EPIC is a very credible paradigm, if a little too easily bought into.

Tuesday, March 24, 2009

A Flattening World

“The Ten Forces that Flattened the World” in The World is Flat by Thomas Friedman has given me a context for the Web 2.0 platform and a growing understanding of the history of the internet and worldwide web. I found the analogy to panning for gold particularly salient pre dot.com bubble bust.

This historical perspective explains how this collaborative, inter-connective approach to the creation of software applications and content came into being.
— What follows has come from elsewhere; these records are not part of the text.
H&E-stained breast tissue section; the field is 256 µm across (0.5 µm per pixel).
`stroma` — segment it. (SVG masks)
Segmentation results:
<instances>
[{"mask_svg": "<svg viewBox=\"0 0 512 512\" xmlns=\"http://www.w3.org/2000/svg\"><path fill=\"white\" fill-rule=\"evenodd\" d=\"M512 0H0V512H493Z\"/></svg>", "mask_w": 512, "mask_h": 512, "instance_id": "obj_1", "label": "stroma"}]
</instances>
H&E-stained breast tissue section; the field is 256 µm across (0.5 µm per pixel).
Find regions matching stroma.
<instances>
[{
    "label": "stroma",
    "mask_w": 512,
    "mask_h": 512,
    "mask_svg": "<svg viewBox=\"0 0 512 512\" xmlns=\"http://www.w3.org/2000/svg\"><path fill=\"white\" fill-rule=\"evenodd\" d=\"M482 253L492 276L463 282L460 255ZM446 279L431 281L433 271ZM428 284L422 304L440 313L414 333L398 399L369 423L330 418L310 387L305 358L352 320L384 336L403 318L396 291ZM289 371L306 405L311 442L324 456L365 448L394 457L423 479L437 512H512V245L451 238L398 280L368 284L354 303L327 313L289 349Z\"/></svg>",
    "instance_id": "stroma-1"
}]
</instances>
The book, written in November 2005, anticipates the kind of developments we are currently experiencing, for example, an environment where open-source software namely Mozilla Firefox has become the most popular browser, overtaking Internet Explorer, some three months ago (http://www.w3schools.com/browsers/browsers_stats.asp).

The discussion of Wikipedia just touches on some of the contemporary issues. Obviously its ‘open architecture’ can be misused, but it has facilitated a library of researched information previously unimaginable in scale. Virgil Griffith’s WikiScanner updated last year has helped to uncover controversial edits, usually by insiders in relation to their own company. The idea of IBM ‘safeguarding’ information on itself could lead to conflict-of-interest information, as seems to have been the case with organisations spanning the CIA, the Vatican and Diebold, an American supplier of voting machines and the Australian government in 2007, all accused of editing Wikipedia entries to improve their public image.

Tuesday, March 17, 2009

Scoping a website

I would argue that Jonathan Lane in "Information Architecture - Planning out a website" misses some of the main points about creating a useful website. The first decision you need to make is to decide on the purpose and context of the site. It’s fundamentally a publishing project in a dynamic environment enabling added functionality.
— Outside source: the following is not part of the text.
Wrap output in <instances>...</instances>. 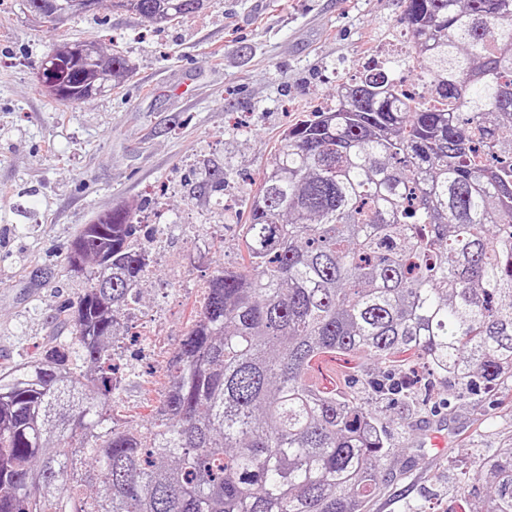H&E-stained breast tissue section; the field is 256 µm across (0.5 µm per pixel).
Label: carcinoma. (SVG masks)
<instances>
[{"label": "carcinoma", "instance_id": "1", "mask_svg": "<svg viewBox=\"0 0 512 512\" xmlns=\"http://www.w3.org/2000/svg\"><path fill=\"white\" fill-rule=\"evenodd\" d=\"M210 3L113 0L159 25ZM403 3L433 104L369 66L280 137L240 262L214 270L141 429L116 428L110 409L112 340L148 272L135 211L80 231L77 348L0 372V512H361L396 449L362 403L309 380L316 361L405 359L467 386L512 377V0ZM64 48L37 78L63 104L131 71L121 54L85 64ZM474 463L490 486L468 512H512V448Z\"/></svg>", "mask_w": 512, "mask_h": 512}]
</instances>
Design and functionality are necessarily interrelated, (they shape the look and feel of the site) and are driven by the motivations for the site and what you want it to do. You cannot determine the functionality of the site without understanding the reason for the site. Back to the purpose and context of the site, including its potential audience.

Clarifying the purpose of a client can be a challenge. You need to define the scope of the project and to work with this expression of purpose and manage it in both a financial and technical way. You also need to manage a client’s expectations.
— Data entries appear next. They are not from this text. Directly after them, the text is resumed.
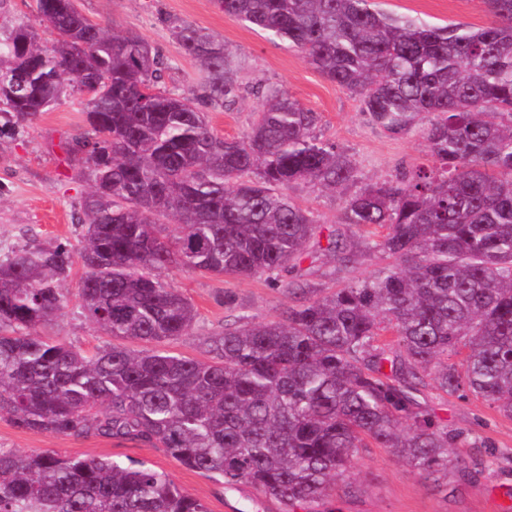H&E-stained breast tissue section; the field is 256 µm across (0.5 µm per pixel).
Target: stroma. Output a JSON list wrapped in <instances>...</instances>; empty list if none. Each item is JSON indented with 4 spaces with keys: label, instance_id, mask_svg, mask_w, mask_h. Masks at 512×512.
Masks as SVG:
<instances>
[{
    "label": "stroma",
    "instance_id": "35a3bbf8",
    "mask_svg": "<svg viewBox=\"0 0 512 512\" xmlns=\"http://www.w3.org/2000/svg\"><path fill=\"white\" fill-rule=\"evenodd\" d=\"M384 12L407 15L435 25L461 24L478 28L491 17L484 0H374ZM91 22L112 25L118 31L139 34L168 64L160 88L176 96L191 95L199 81V65L184 52L173 27L186 23L205 29L228 46L250 91L229 109L208 108L210 124L224 137L242 136L251 126L260 99L252 87L286 88L303 107L318 112L316 130L335 143L353 161L358 186L396 178L420 165H428L422 128L428 116L407 131L391 134L375 125L354 95L325 78L288 43L272 40L258 29L224 15L214 0H76ZM37 31L42 42L53 39L36 8V0H0V35L16 26ZM87 100L83 93H67L51 110L30 126L0 136V260L22 247L79 245L85 234L76 218L87 192L80 168L71 162L65 145L88 132ZM290 196L314 212L321 222L320 238L338 227L342 201L312 183L292 186ZM382 261L363 255L353 271L335 269L325 256L303 261L301 270L321 281L333 273V286L350 278L371 276ZM74 267L62 285L64 309L39 333L51 342H63L77 350L93 352L112 345L113 339L89 322L79 306ZM160 277L194 304L198 316L189 335L167 344V351L204 359L201 339L223 331L237 315L253 321L277 319L285 297L265 278L200 275L178 268L161 271ZM233 295L235 306L224 304ZM418 412L431 415L449 429L465 432L470 442L463 448V471L455 473L446 489H436L388 448L361 449L349 465L345 480L353 496L337 492L326 503L331 512H512V417L503 416L476 398H458L426 386L416 396ZM0 450L15 453L50 451L63 457L109 458L126 464L143 462L167 475L181 490L204 504L207 512H284L275 499L254 487H233L191 470L164 449L135 441L74 434H50L26 430L0 414Z\"/></svg>",
    "mask_w": 512,
    "mask_h": 512
}]
</instances>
In his diagram, Jonathan Lane is confusing the mind map of the purpose with how to structure the site. For example, there is an underlying assumption that there is only one entry point to the site. “The Dung Beatles” would want fast easy entry into dates, store or discography. Just as abc.net.au/news takes us immediately to breaking news, or the Encyclopaedia Britannica has multiple entry points, we need to be able to enter /store /tours /forum /music. The “Dung Beatles” would probably also require a good interface with social networking such as Myspace and Facebook. Structure is integrally related to clarity of purpose and a good understanding of context is crucial.

Jonathan Lane has designed static pages and the high level business needs, could best be represented with bits of content in different places, some of that dynamic e.g database powered. Is international touring in their sights, do other languages need to be considered? General accessibility including disabled access needs to be considered.

If you begin with a scope, design and content emerge from that.

For example I worked on a site for an Australian media commentator and as part of the briefing we analysed 11 comparable (some potentially ‘competitor’) sites in terms of content and design. The purpose was to review baseline sites and understand the purpose and content and points of difference of the site being built.

I believe Jonathan Lane’s article is simplistic in its approach.